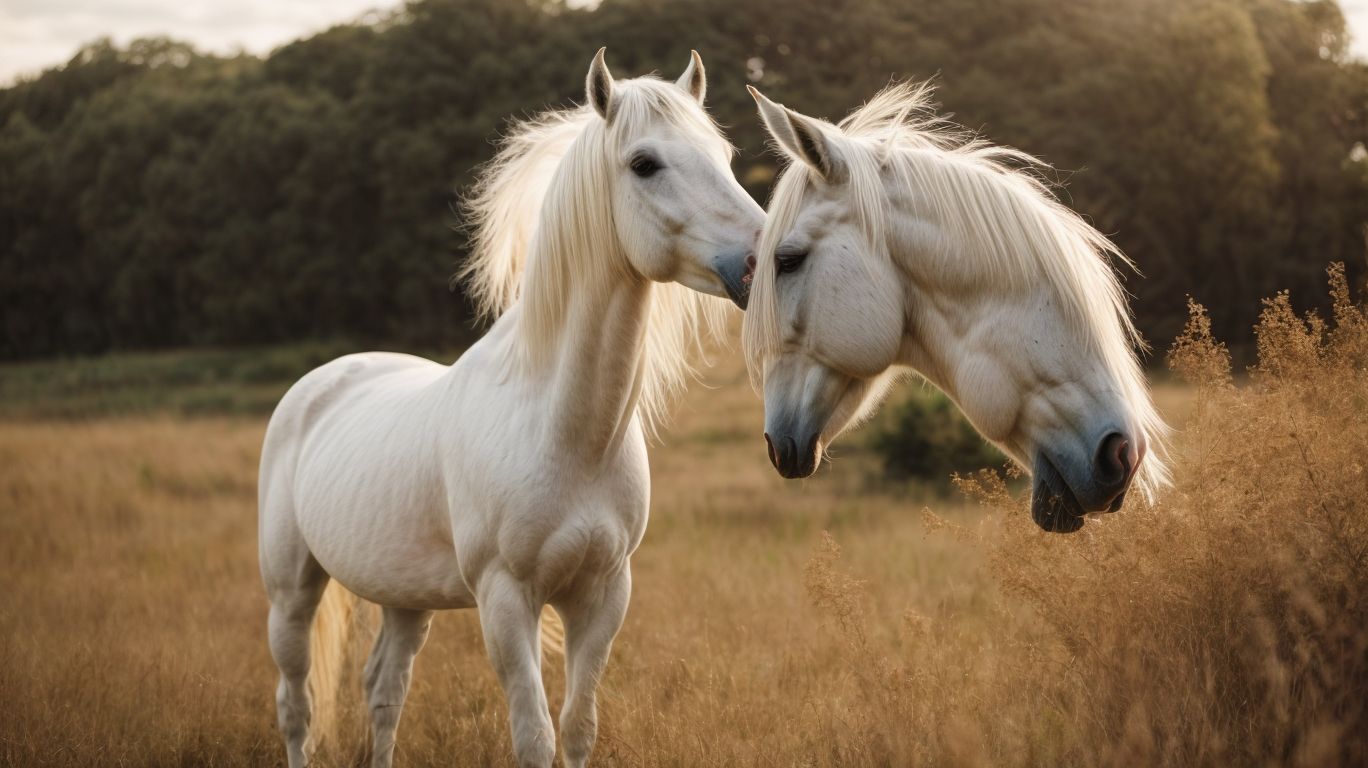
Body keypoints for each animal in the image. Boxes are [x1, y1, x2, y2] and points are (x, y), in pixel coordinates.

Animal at [258, 49, 763, 768]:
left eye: (723, 154)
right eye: (644, 163)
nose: (760, 263)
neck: (561, 429)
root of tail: (322, 382)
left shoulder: (603, 595)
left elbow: (577, 729)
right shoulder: (504, 600)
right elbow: (534, 736)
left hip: (405, 599)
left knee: (384, 690)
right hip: (292, 593)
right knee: (296, 706)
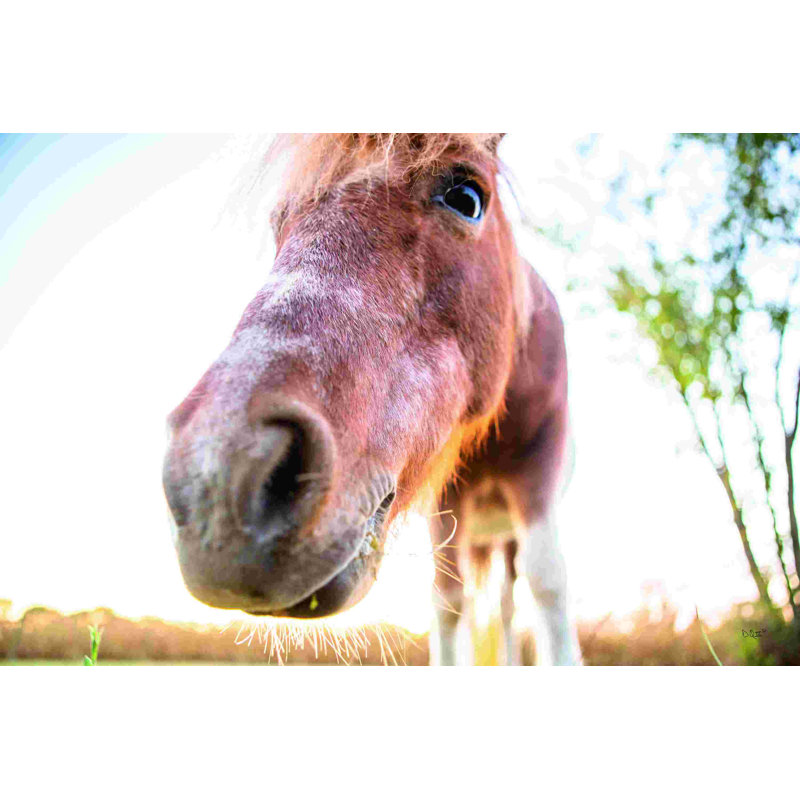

**EXERCISE BRIEF:** Scan the lines above for the word "left" and copy every one where it occurs.

**YOUR RESPONSE:**
left eye: (723, 154)
left shoulder: (603, 595)
left elbow: (577, 729)
left hip: (405, 599)
left knee: (384, 690)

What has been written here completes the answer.